De acuerdo con las primeras versiones, una discusión entre uniformados habría derivado en disparos realizados desde una garita con un arma de dotación. El soldado señalado preliminarmente como responsable, identificado como Hernández, habría accionado el fusil contra sus compañeros, causando la muerte de Marín Cárdenas y Arias Guanaro, además de dejar a otros militares heridos. Las autoridades adelantan las investigaciones para esclarecer qué motivó la confrontación y confirmar las circunstancias exactas del hecho.

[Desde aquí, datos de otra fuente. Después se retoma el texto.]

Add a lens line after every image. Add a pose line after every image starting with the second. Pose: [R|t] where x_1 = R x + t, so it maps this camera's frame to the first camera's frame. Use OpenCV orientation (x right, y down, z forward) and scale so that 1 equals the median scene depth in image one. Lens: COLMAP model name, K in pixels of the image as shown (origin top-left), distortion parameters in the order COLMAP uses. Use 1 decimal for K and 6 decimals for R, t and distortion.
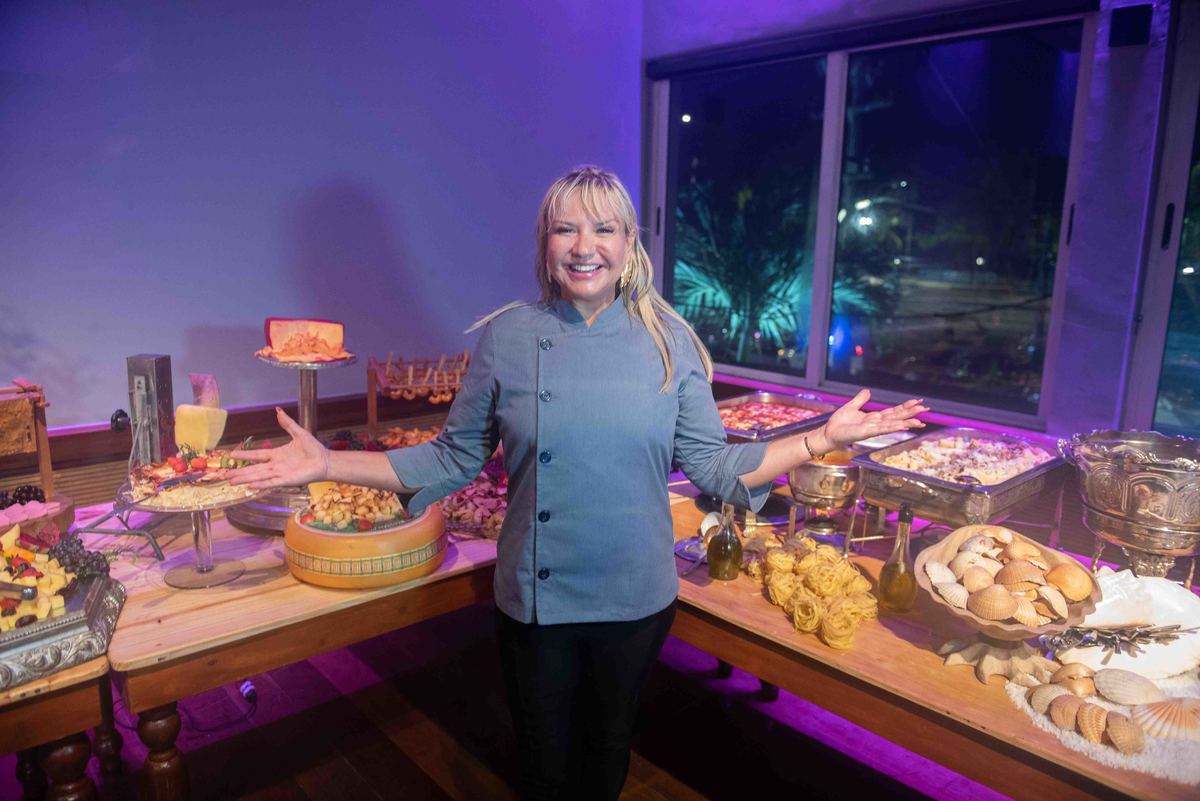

El episodio ha generado conmoción en Aguazul y Yopal, donde las familias de los jóvenes son reconocidas por su arraigo comunitario. La tragedia no solo enluta a dos hogares, sino que abre interrogantes sobre la convivencia y el manejo de tensiones dentro de las unidades militares. Mientras se esperan los resultados de las investigaciones, la comunidad acompaña con solidaridad a las familias de los soldados, recordando que detrás de cada uniforme hay vidas jóvenes con sueños truncados.